_Görev Tanımı_
Aşağıdaki sunulan metni, hiçbir değişiklik yapmadan baştan sona eksiksiz olarak yazınız.

_Sunulan Metin_
Yüce Allah onu bu yeryüzünden yaratmış ve oraya yerleştirmiştir. Yeryüzünde
onun için gıda maddeleri ve geçim vasıtaları hazırlamıştır. Yeryüzünün
anahtarlarını insanın kendisinin eline verecek bilginin yollarını
kolaylaştırmıştır. Evrenin yasalarını insanın varlığı için elverişli ve uygun
kılmıştır. İnsan, bilinçli bir şekilde bu yasaları incelediğinde, onlar ona
destek olur ve hayatını daha da kolaylaştırır (Kutub, 1991b, IV: 260-261).
C.
İnsanın doğa olaylarından ibret alması
Rüzgâr
esmekte, bulutları taşımakta ve bulutlardan yağmur yağmaktadır fakat tüm
bunlar, -gerçekte de olduğu gibi- Allah'ın etkin eyleyiciliğine bağlıdır.
Kur'an bunu -sanki insan onu gözle görüyormuşcasına- canlı bir sahne olarak
resmedip sunmaktadır: “Rahmetinin önünde müjdeci olarak rüzgarları gönderen
O'dur. O rüzgarlar, yağmur yüklü bulutları yüklenince, onu kurak bir memlekete
gönderir, sonra onunla yağmur yağdırır ve onunla her çeşit ürünü yetiştiririz.

_Verilen Bilgiler_
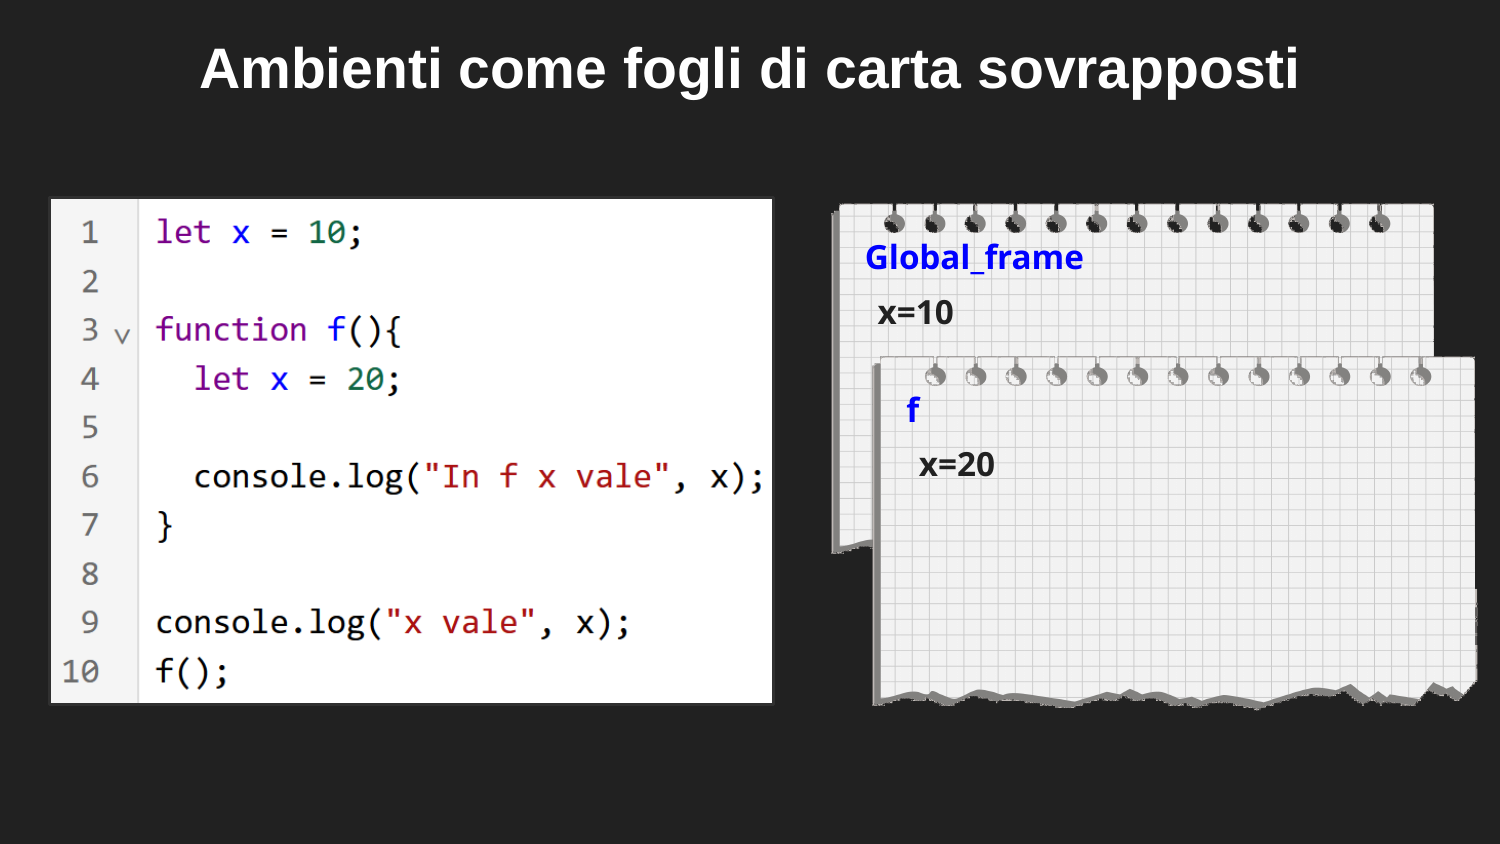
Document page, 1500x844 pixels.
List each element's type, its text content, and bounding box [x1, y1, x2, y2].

picture [821, 198, 1492, 716]
text_box f [891, 389, 1235, 444]
title Ambienti come fogli di carta sovrapposti [51, 21, 1449, 116]
picture [51, 198, 772, 703]
text_box x=20 [904, 443, 1248, 499]
text_box Global_frame [849, 237, 1194, 292]
text_box x=10 [862, 291, 1207, 346]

_Örnek Çözüm_
Yüce Allah onu bu yeryüzünden yaratmış ve oraya yerleştirmiştir. Yeryüzünde
onun için gıda maddeleri ve geçim vasıtaları hazırlamıştır. Yeryüzünün
anahtarlarını insanın kendisinin eline verecek bilginin yollarını
kolaylaştırmıştır. Evrenin yasalarını insanın varlığı için elverişli ve uygun
kılmıştır. İnsan, bilinçli bir şekilde bu yasaları incelediğinde, onlar ona
destek olur ve hayatını daha da kolaylaştırır (Kutub, 1991b, IV: 260-261).
C.
İnsanın doğa olaylarından ibret alması
Rüzgâr
esmekte, bulutları taşımakta ve bulutlardan yağmur yağmaktadır fakat tüm
bunlar, -gerçekte de olduğu gibi- Allah'ın etkin eyleyiciliğine bağlıdır.
Kur'an bunu -sanki insan onu gözle görüyormuşcasına- canlı bir sahne olarak
resmedip sunmaktadır: “Rahmetinin önünde müjdeci olarak rüzgarları gönderen
O'dur. O rüzgarlar, yağmur yüklü bulutları yüklenince, onu kurak bir memlekete
gönderir, sonra onunla yağmur yağdırır ve onunla her çeşit ürünü yetiştiririz.